The Antagonist of Retinoic Acid Receptor α, ER-50891 Antagonizes the Inhibitive Effect of All-Trans Retinoic Acid and Rescues Bone Morphogenetic Protein 2-Induced Osteoblastogenic Differentiation

摘要

Background: Hypervitaminosis A, alcoholism or medical treatment for acute promyelocytic leukaemia may cause unphysiologically high accumulation of all-trans retinoic acid (ATRA), which could inhibit osteoblastogenesis, thereby triggering osteoporosis. We have shown that bone morphogenetic protein-2 (BMP-2) can only partially antagonize the inhibitive effects of ATRA. In this study, we hypothesized that antagonists of retinoic acid receptors (RARs) could further antagonize the inhibitive effect of ATRA and rescue BMP2-induced osteoblastogenesis. Materials and Methods: We first screened the dose-dependent effects of the specific antagonists of RAR α, β and γ and transforming growth factor-beta receptor (ER-50891, LE-135, MM11253, and SB-43142, respectively) on ATRA-induced inhibition of the total cell metabolic activity and proliferation of preosteoblasts. We selected ER-50891 and tested its effects on osteoblastogenesis with the presence or absence of 1 μM ATRA and/or 200 ng/mL BMP-2. We measured the following parameters: Alkaline phosphatase activity (ALP), osteocalcin (OCN) expression and extracellular matrix mineralization as well as the level of phosphorylated Smad1/5. Results: ER-50891 but not LE-135, MM11253, or SB-431542 significantly antagonized the inhibition of ATRA and enhanced the total cell metabolic activity and proliferation of preosteoblasts.
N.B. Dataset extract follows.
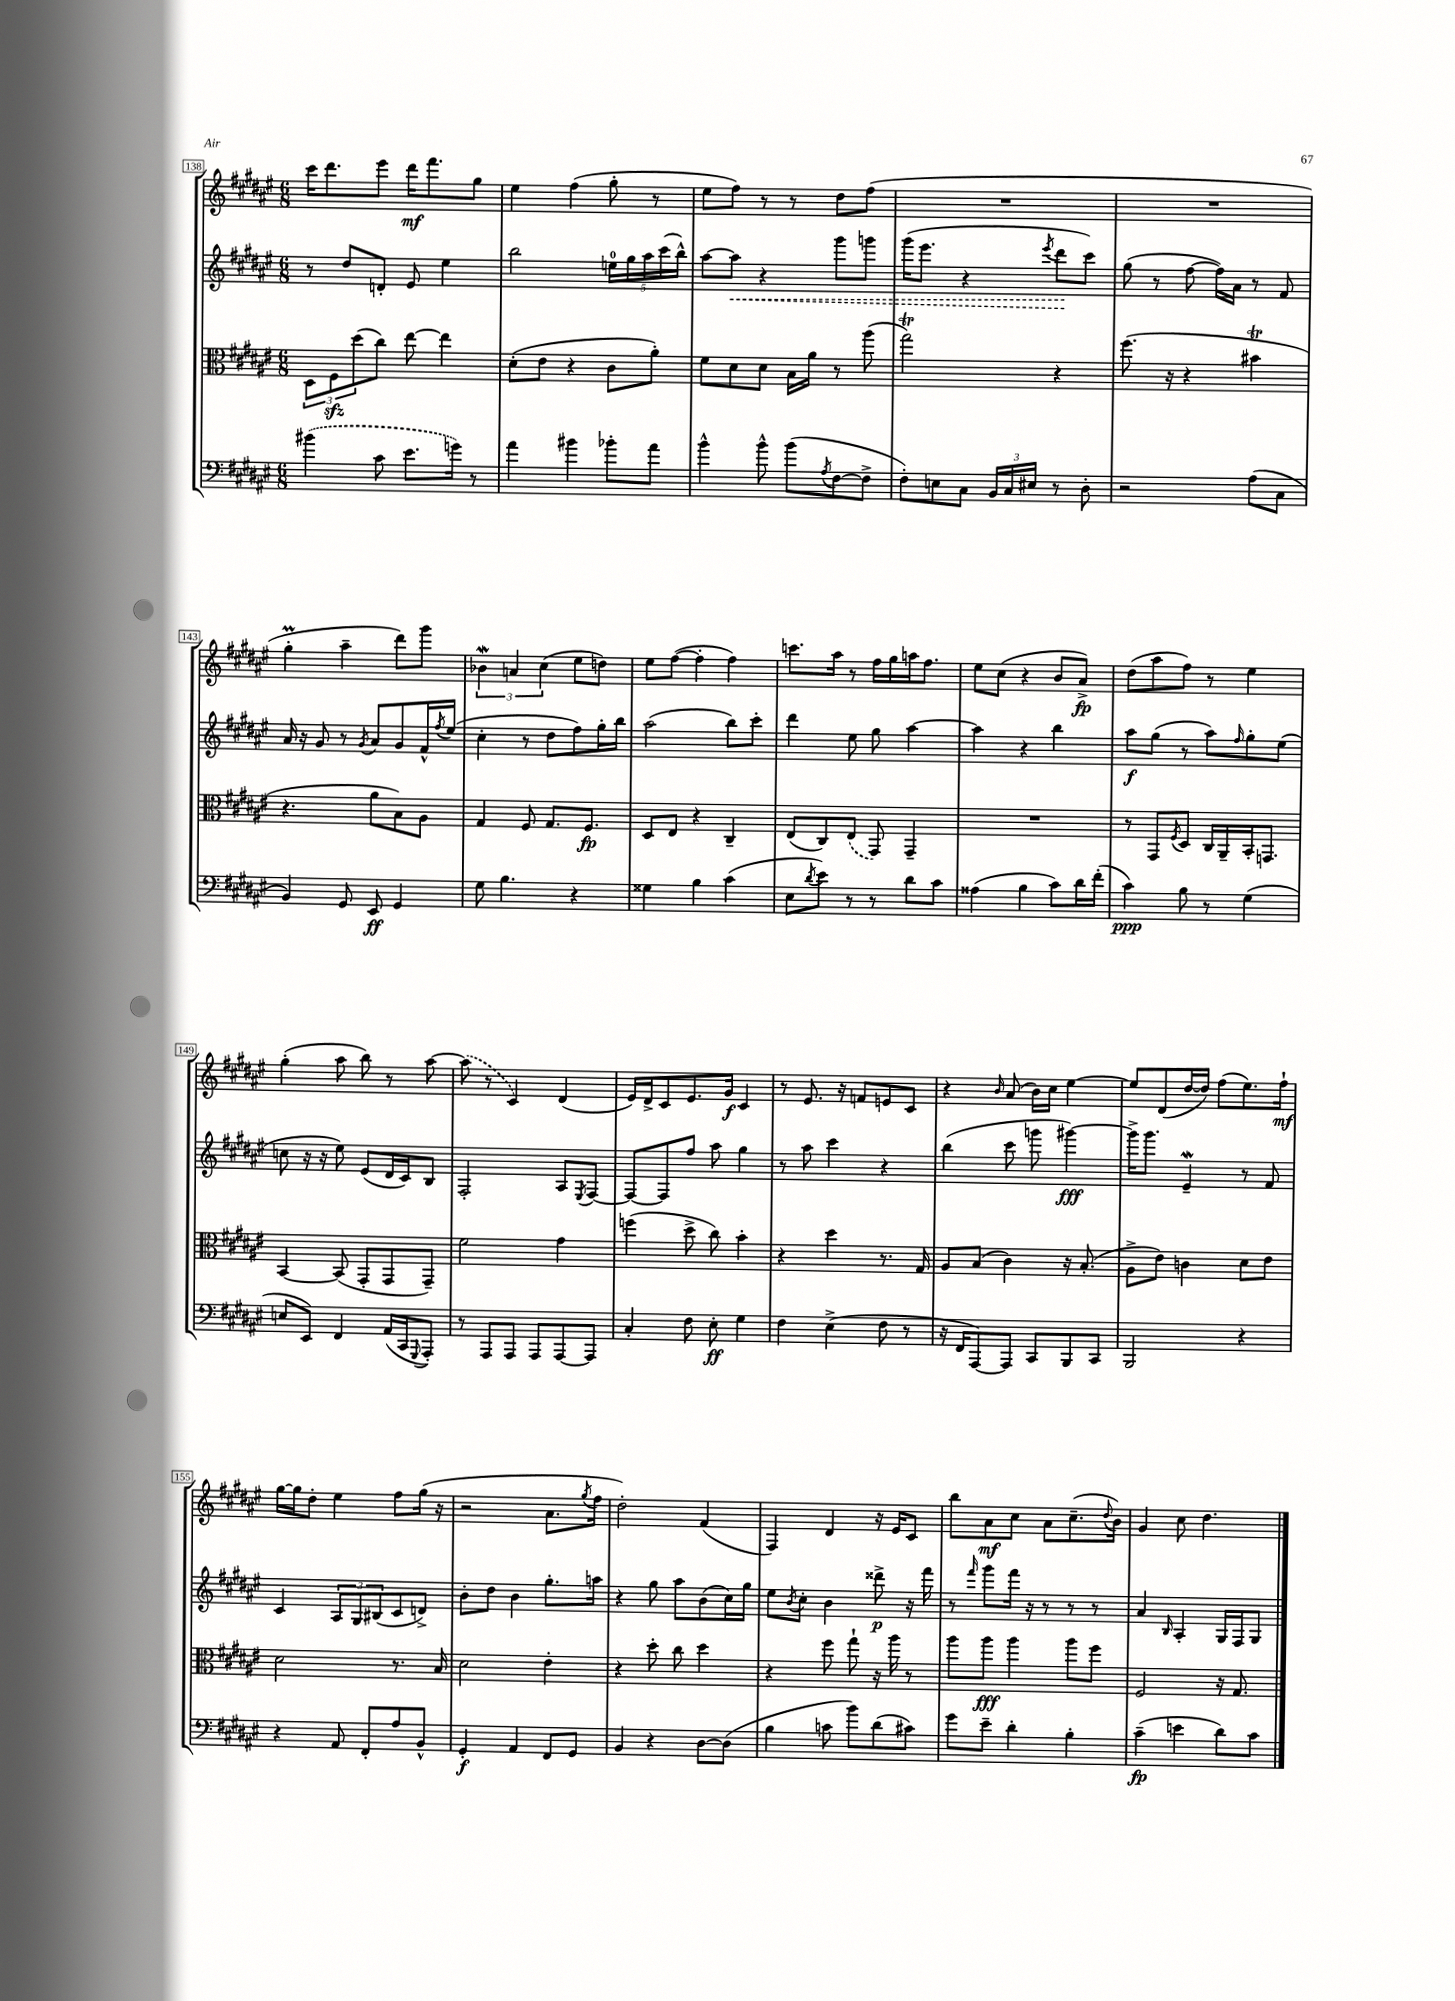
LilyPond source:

Dose-dependent assays show ER-50891 could also rescue ATRA inhibited OCN expression and mineralization with or without the induction of BMP. ER-50891 also suppressed the ALP activity that was synergistically enhanced by BMP and ATRA. Neither ATRA, nor ER-50891 or their combination significantly affected the level of BMP-induced phosphorylated Smad1/5. Conclusion: The antagonist of RARα, ER-50891 could significantly attenuate ATRA’s inhibitive effects on BMP 2-induced osteoblastogenesis.